"By holding back from criticism of Islam, we give in to the extremists"That was the headline from the South China Morning Post of 22nd January 2015, in the Letters section. It referred to my letter to them, about free speech issues in the light of the Charlie Hedbo massacre, printed word-for-word per my submission:
The usually reliable Frank Ching has joined the ranks of the "but brigade" in his column ("Drawing a line", January 14).
Salman Rushdie recently coined this phrase to describe those who say "I believe in free speech, BUT", followed by a choose-your-own bias, presented as a show of the "tolerance" and "respect" of its author.
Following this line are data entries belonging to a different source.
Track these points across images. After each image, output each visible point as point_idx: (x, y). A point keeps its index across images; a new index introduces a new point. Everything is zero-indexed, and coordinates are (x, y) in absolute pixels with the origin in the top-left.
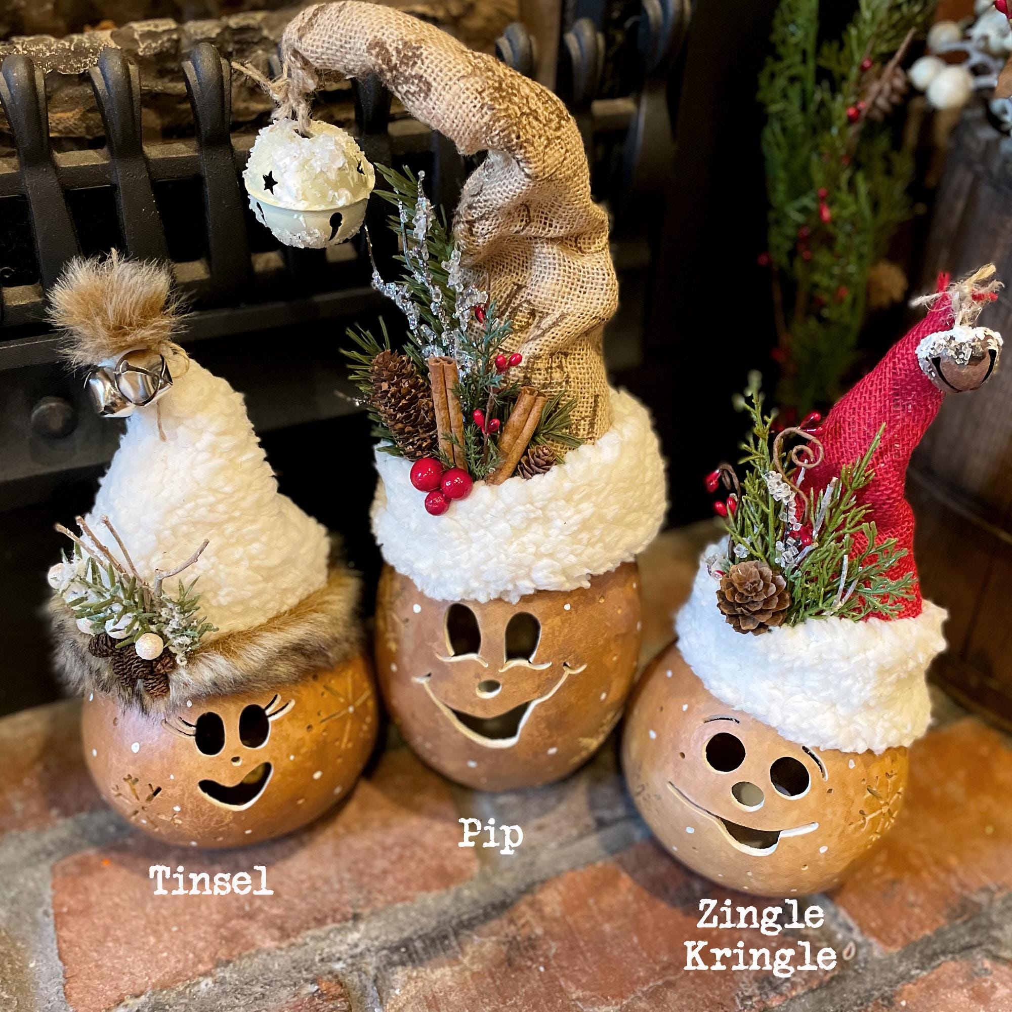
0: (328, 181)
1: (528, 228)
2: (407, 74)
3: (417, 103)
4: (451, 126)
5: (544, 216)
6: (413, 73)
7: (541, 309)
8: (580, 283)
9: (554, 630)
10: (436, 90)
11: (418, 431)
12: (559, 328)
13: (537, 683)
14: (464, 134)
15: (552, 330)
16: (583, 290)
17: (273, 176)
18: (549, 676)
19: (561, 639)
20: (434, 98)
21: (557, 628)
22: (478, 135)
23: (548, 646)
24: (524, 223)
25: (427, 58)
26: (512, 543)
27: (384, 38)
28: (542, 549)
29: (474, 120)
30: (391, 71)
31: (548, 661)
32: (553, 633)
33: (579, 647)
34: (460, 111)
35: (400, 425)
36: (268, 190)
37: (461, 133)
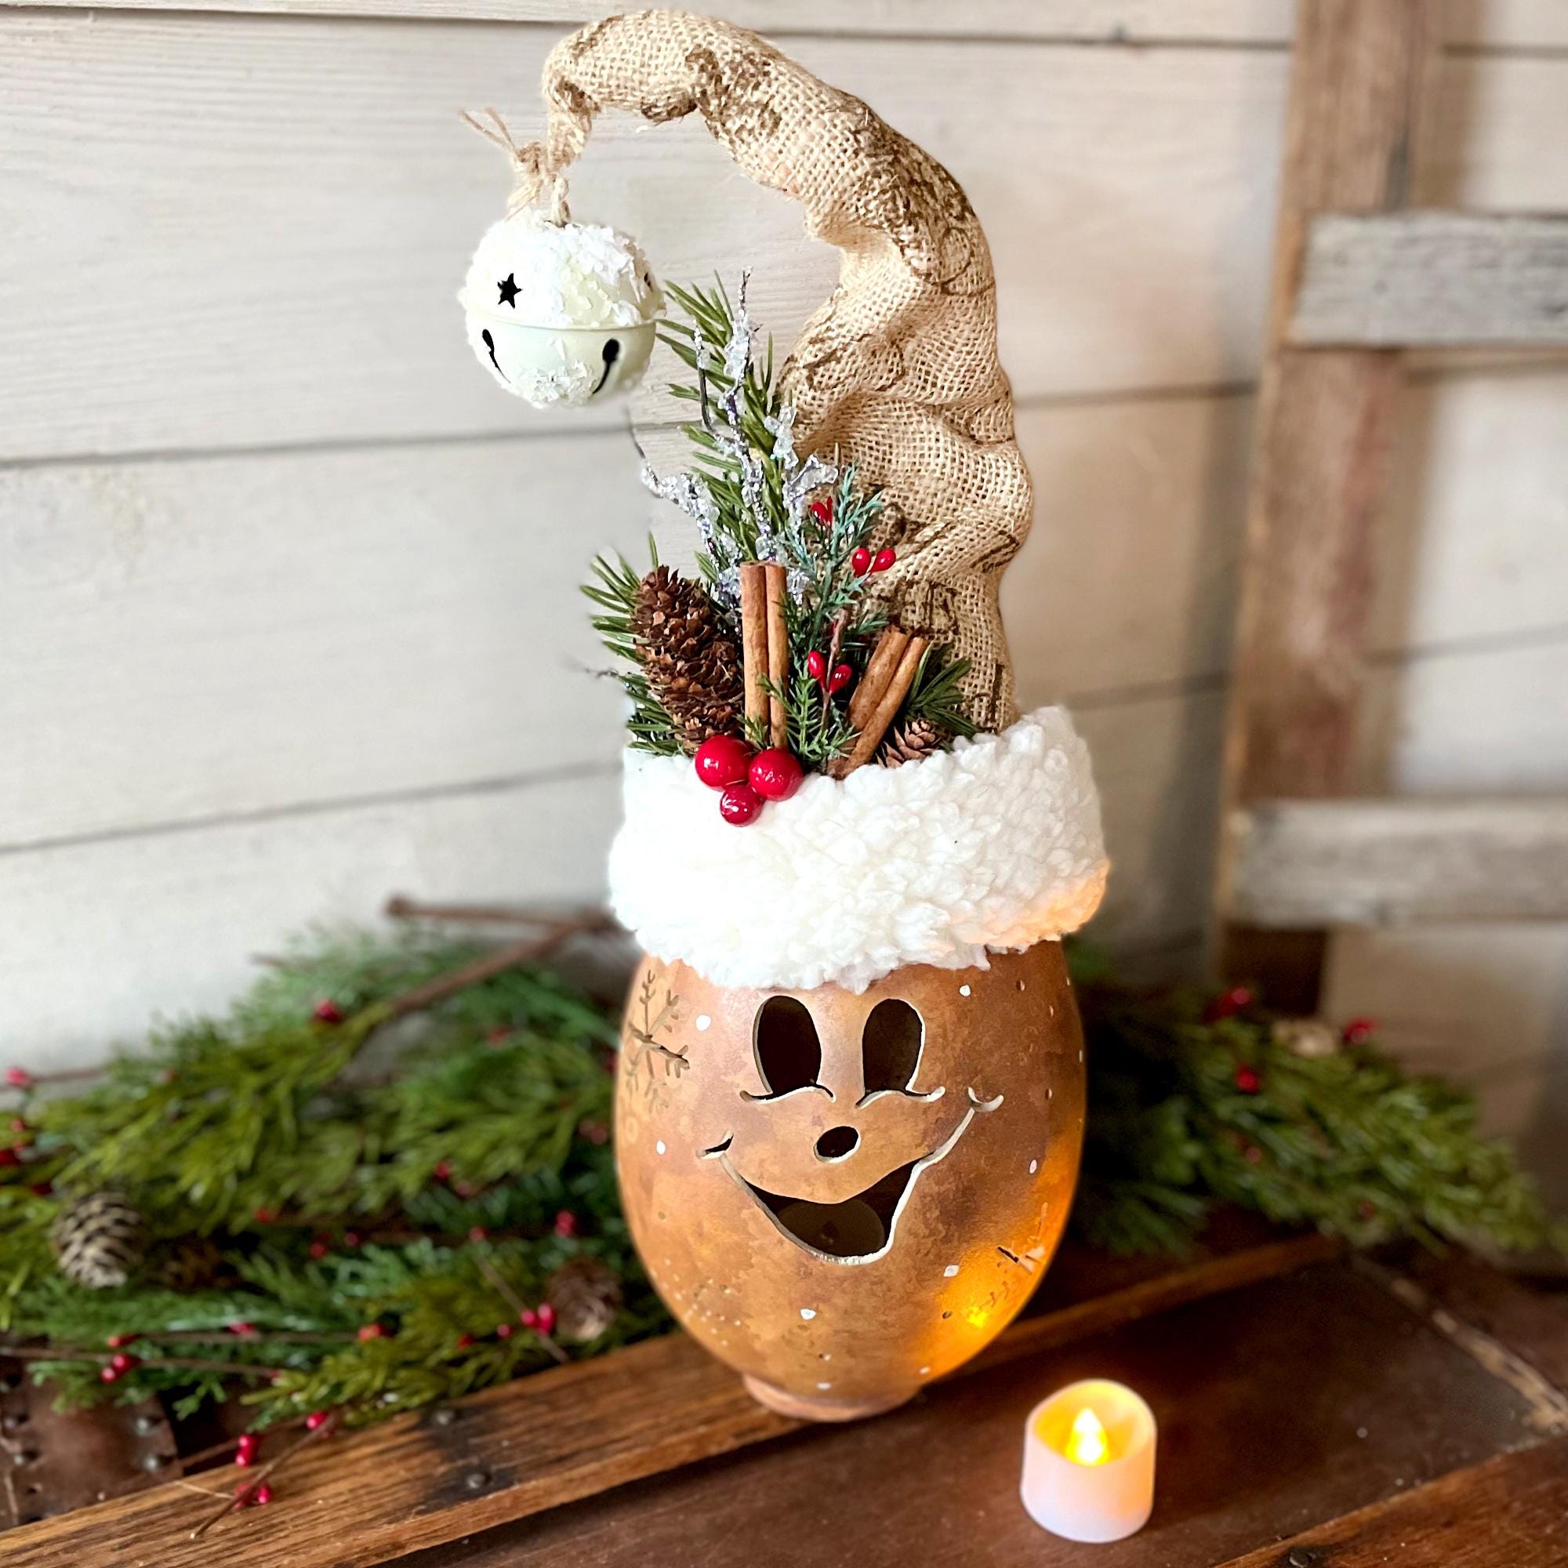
0: (601, 285)
1: (900, 383)
2: (743, 100)
3: (754, 145)
4: (806, 180)
5: (924, 368)
6: (753, 100)
7: (913, 518)
8: (977, 482)
9: (945, 1030)
10: (787, 125)
11: (708, 694)
12: (944, 541)
13: (922, 1126)
14: (824, 193)
15: (934, 544)
16: (981, 492)
17: (516, 281)
18: (941, 1115)
19: (958, 1046)
20: (782, 137)
21: (949, 1027)
22: (845, 197)
23: (937, 1059)
24: (893, 375)
25: (777, 79)
26: (865, 875)
27: (712, 48)
28: (917, 888)
29: (842, 171)
30: (718, 95)
31: (938, 1085)
32: (945, 1037)
33: (989, 1064)
34: (822, 158)
35: (682, 681)
36: (506, 302)
37: (820, 191)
When that "but" is done at the point of a gun, it is giving in to intimidation. And if the intimidation is successful, it will only lead to more intimidation. For, make no mistake, if the murderers of the Charlie Hebdo journalists win, if the outcome is Western submission to Islamic blasphemy laws to outlaw any depictions of Mohammed - as sadly seems to be the trend - there will be more intimidation for further submission by the West, for further submission to Islamic laws.
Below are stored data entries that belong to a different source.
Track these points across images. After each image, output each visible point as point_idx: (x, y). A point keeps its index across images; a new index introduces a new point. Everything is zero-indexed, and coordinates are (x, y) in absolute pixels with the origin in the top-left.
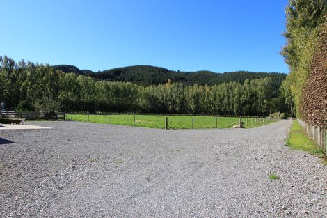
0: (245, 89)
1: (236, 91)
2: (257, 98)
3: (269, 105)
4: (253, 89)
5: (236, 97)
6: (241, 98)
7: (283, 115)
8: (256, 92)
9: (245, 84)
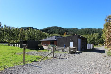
0: (91, 36)
1: (89, 37)
2: (95, 39)
3: (98, 41)
4: (94, 36)
5: (89, 39)
6: (90, 39)
7: (102, 44)
8: (95, 38)
9: (91, 35)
The Organisation of Islamic Cooperation is already pushing the UN to outlaw criticism of Islam.
That, surely, will be the next "red line" not be crossed by Western journalists, implemented by violent intimidation. And if that's successful, it will render us - Frank Ching included - mute in the battle of ideas against murderous jihadist violence.
It was even worse to see Pope Francis come out as a member of the "but brigade", when he said be believed in free speech, but "One cannot provoke, one cannot insult other people's faith, one cannot make fun of faith". But why not? Why should we be able to satirise and excoriate politicians, but leave religion alone? Marx noted that the free criticism of religion is the basis for all our other freedoms (I'm no Marxist, but he had this one right!). [LATER: see this!]
Rushdie says that nobody has the right "not to be offended". Flemming Rose, the man who published the Danish cartoons in 2005, has said, "Satire is a sound civilisation's answer to savagery". These are powerful observations, so much more than the pusillanimous posturing of the "but brigade".
So it's a shame to see that the likes of Ching, joined recently by his colleague Alex Lo ("Price of free speech is sometimes too high", January 17), are so casually trampling on a key victory of the enlightenment in bowing to violent theocrats.
PF, DBLATER, one of many comments:
Hi P - your letter reads 'extremely' well in the SCMP.